==== ITEMS

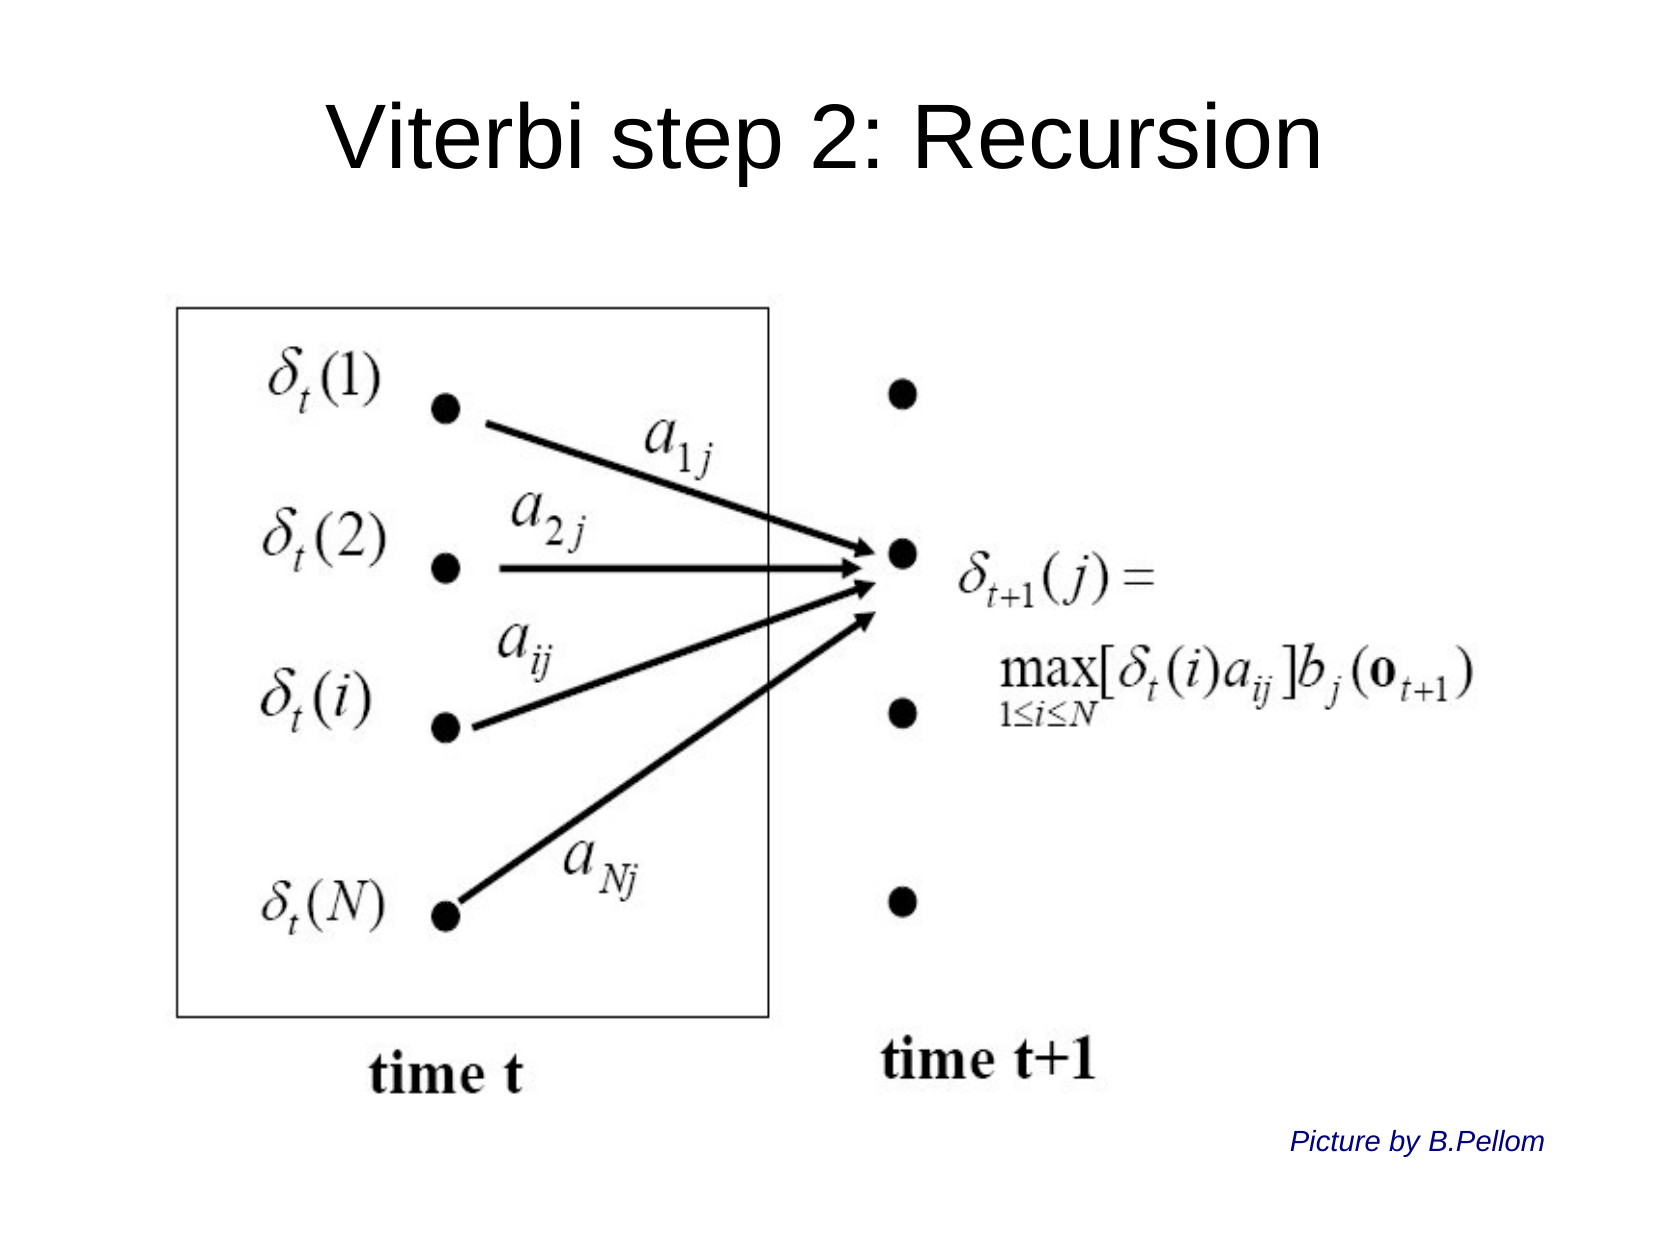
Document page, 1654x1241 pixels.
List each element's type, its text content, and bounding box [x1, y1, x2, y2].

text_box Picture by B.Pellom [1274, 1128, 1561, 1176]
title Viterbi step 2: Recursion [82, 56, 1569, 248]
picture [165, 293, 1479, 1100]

========

> [WHAT IS ASKED]
Output the records again line for line, without the pictures.

> [WRITTEN RESPONSE]
Document page, 1654x1241 pixels.
List each element's type, its text content, and bounding box [x1, y1, x2, y2].

text_box Picture by B.Pellom [1274, 1128, 1561, 1176]
title Viterbi step 2: Recursion [82, 56, 1569, 248]
picture [165, 293, 1479, 1100]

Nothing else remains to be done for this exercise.